The disabled were a primary target of eugenicists. It was argued that their lives were of no use to society or to themselves. That’s a lot like saying it’s not in the “best interest” of an ill toddler to explore treatment options, but to die instead.

This is the essence of the brutality of the eugenics mindset. Hospitals are places intended for healing and recovery. Yet, they weren’t places for disabled patients to receive that kind of treatment in the Progressive era. Instead, they were places where physicians targeted the vulnerable.

To prevent the vision of the eugenics movement from becoming a reality, we must make sure no group of people become our contemporary “socially inadequate” class.

It can be comforting to think about the evil of eugenics as a problem buried in the distant past. Western culture is more enlightened and tolerant now, right?

Alfie Evans’ situation demonstrates that the West is not immune to the hate and condescension toward human life that was present in the eugenics movement of the Progressive Era.

The way a society treats its most vulnerable members speaks to its moral health. The American eugenics movement sought to rid society of the weak. Our response to situations like Alfie’s should be to affirm that every life is worth living, and that the value of a life is not determined by the financial hardships or inconveniences it might cause.
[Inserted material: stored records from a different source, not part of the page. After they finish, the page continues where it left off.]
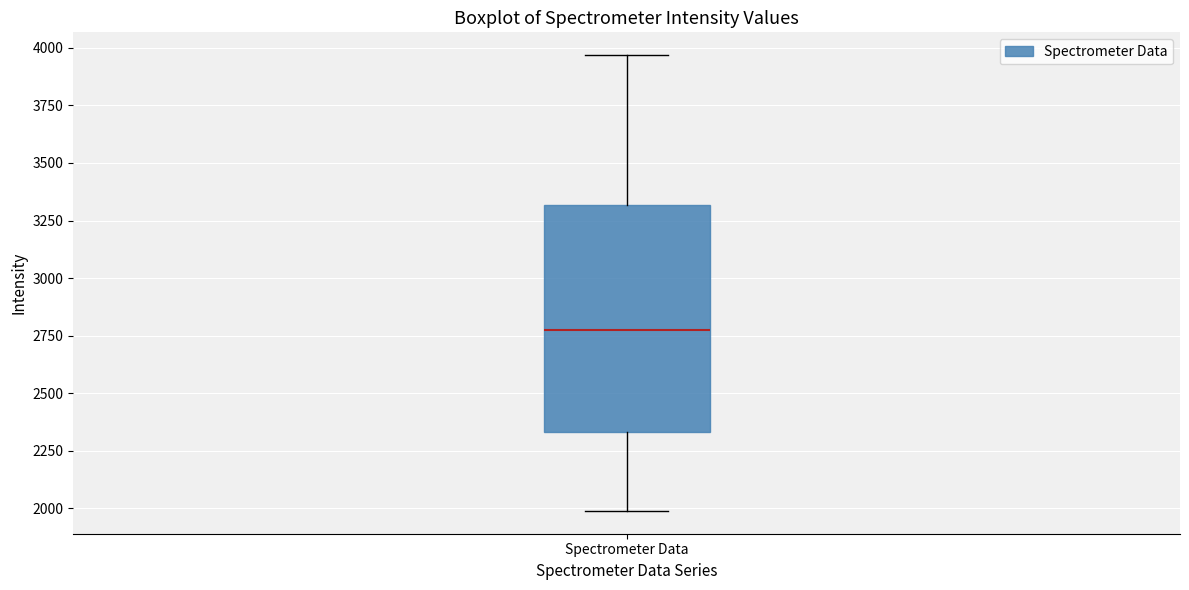

Read this box plot against the y-axis: the position of the median line, the range covered by the box, and the ends of both whiskers. The values are not printed on the chart, so give them approximately, as read against the axis.

median 2750, box 2350 to 3300, whiskers 2000 to 3950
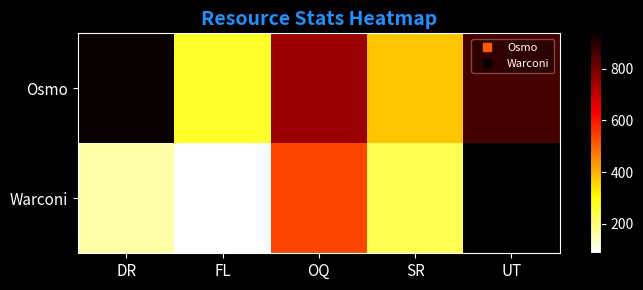

The value of Osmo at UT is 859.0. True or false?

True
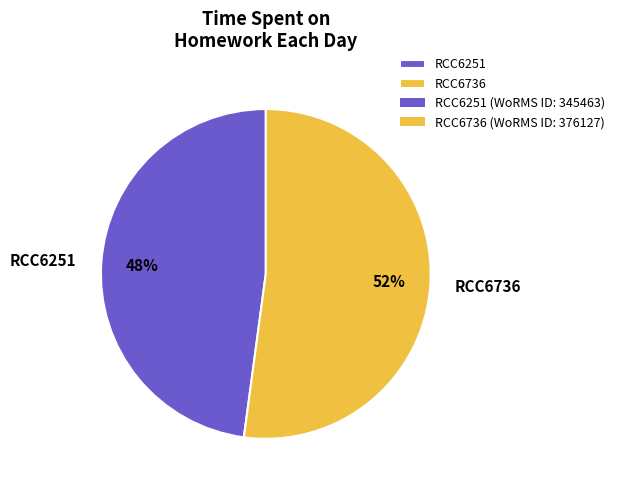

What is the largest slice in the pie chart?

RCC6736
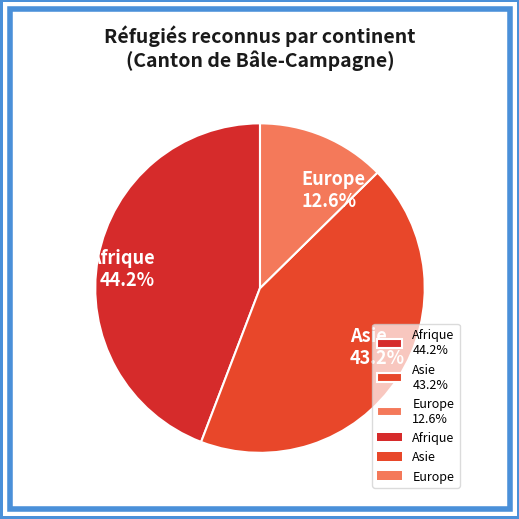

Which slice is the smallest?

Europe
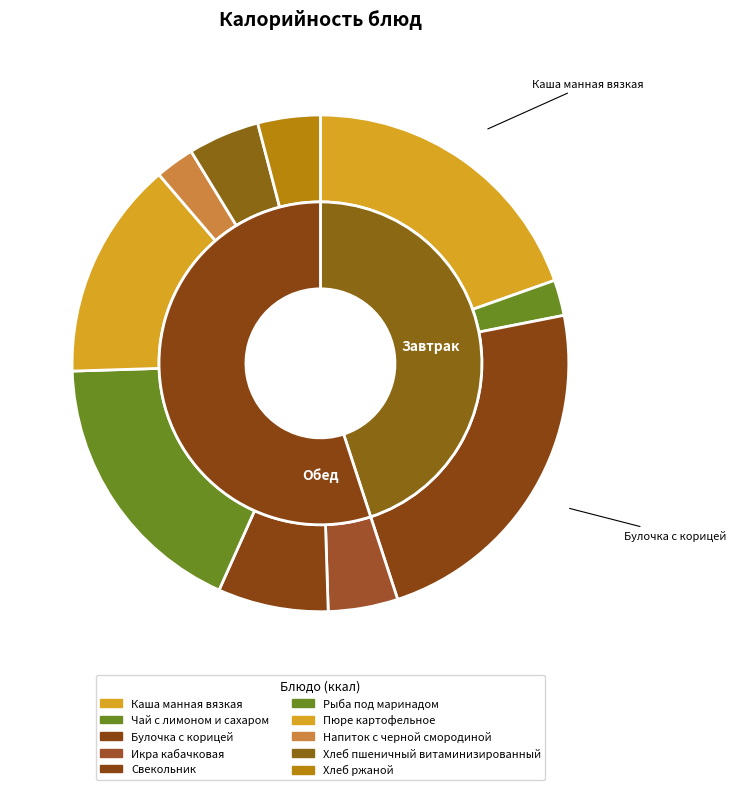

Is it true that Икра кабачковая is 19% of the pie?

False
The government should not and cannot determine when life is worth living or when death is in someone’s “best interest.” All people have dignity as image bearers of God, who has granted us the right to live out the life He gave us.

All persons deserve to be protected by our laws and accepted into our families. Neither the government nor physicians have the moral authority to say otherwise.

Ronald Reagan often quipped, “A government big enough to give you everything you want is big enough to take it all away.” Alfie’s case shows just how true this is. The U.K.’s state-run National Health Service is big enough to grant health care to the entire population. We’re now finding out it is also powerful enough to deny that health care when they see fit.

Governments that hold this type of power will inevitably abuse it. George Santayana’s maxim that “those who don’t know history are doomed to repeat it” is dead right. Currently, the U.K.’s handling of Alfie Evans’ situation echoes the talking points of the eugenics movement. This should terrify us.

Arielle Del Turco graduated from Regent University in 2018.